We headed towards Christmas 2008 full of positive energy and looking forward to the buzz that comes to retail in the lead up to the festive season. We rammed the shop with stock, took on more new lines and waited for the customers to come and stock up with the best, most natural food available. There was something for everyone and everything for those people who like their purchases poison free and sourced from ethical producers. We had dozens of types and sizes of toothpaste, soap, shampoo, cleaning products, essential oils, nutritional supplements, nut butters, seaweed, tofus, burgers, chilled frozen, dried, along with all the basic wholefoods, dried beans, grains, fruit and seeds, a wide range of organic vegetables . . . anyway the list could go on.

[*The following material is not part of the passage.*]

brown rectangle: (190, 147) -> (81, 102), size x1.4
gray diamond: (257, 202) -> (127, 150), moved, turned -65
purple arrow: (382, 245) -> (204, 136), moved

We had everything in place, including willing and knowledgeable staff and we waited, and we waited . That Christmas was dire, turnover went down instead of up, beautiful organic veg rotted, we just couldn’t eat it all ourselves. We gave away binfuls of decaying fruit and vegetables to people for their compost heaps, stock started going out of date and had to be disposed of. It was heartbreaking. Something happened between the summer of 2008 and Christmas, the world changed, the credit crunch, the recession whatever you call it, had an immediate and devastating effect on the shop. People who used to spend thirty or forty pounds in a visit spent just ten or twelve, or reduced the number of visits or just disappeared, into the arms of the big supermarkets I presume.

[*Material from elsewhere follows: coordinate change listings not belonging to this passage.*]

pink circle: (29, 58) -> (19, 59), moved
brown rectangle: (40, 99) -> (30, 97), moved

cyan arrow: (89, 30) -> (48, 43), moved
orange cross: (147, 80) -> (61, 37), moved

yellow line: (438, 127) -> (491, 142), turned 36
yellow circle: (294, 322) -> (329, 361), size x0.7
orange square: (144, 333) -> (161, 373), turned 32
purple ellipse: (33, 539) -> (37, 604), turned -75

That was over two and a half years ago and things didn’t improve. Of course, with hindsight, there are many things, micro and macro, we could have done differently, things to do with staffing, product range, profit margins, opening hours, bank loans, investments in equipment and what to eat for breakfast no doubt. But ultimately the simple fact is that turnover went down as a result of worldwide events in the financial markets. People reacted and changed their shopping habits, the supermarkets reacted and played a blinder, stocking an increasing range of what used to be exclusive to shops like ours, even developing their packaging to look like authentic wholefoods. Online shopping increased, trade suppliers started delivering directly to our customers to maintain their own turnover and people desperate to increase their income or to replace a lost job, set up micro businesses of their own or formed food cooperatives, working from home (even from their desks at work) with none of our overheads.
Do I really think that the demise of Pulse is my fault? I suppose that no matter how philosophical I get about it I’ll never completely convince myself that I’m not to blame. I made the wrong decisions, stepped on the wrong tightropes; but as time pushes Pulse Wholefoods into a memory, it is getting easier to come to terms with its failure.
So the shop is now closed.
There is a lot more to this story and no doubt it will come out in some way, some day, but for now we’d like to thank all the aforementioned lovely and talented bunch of people and hope to see you around.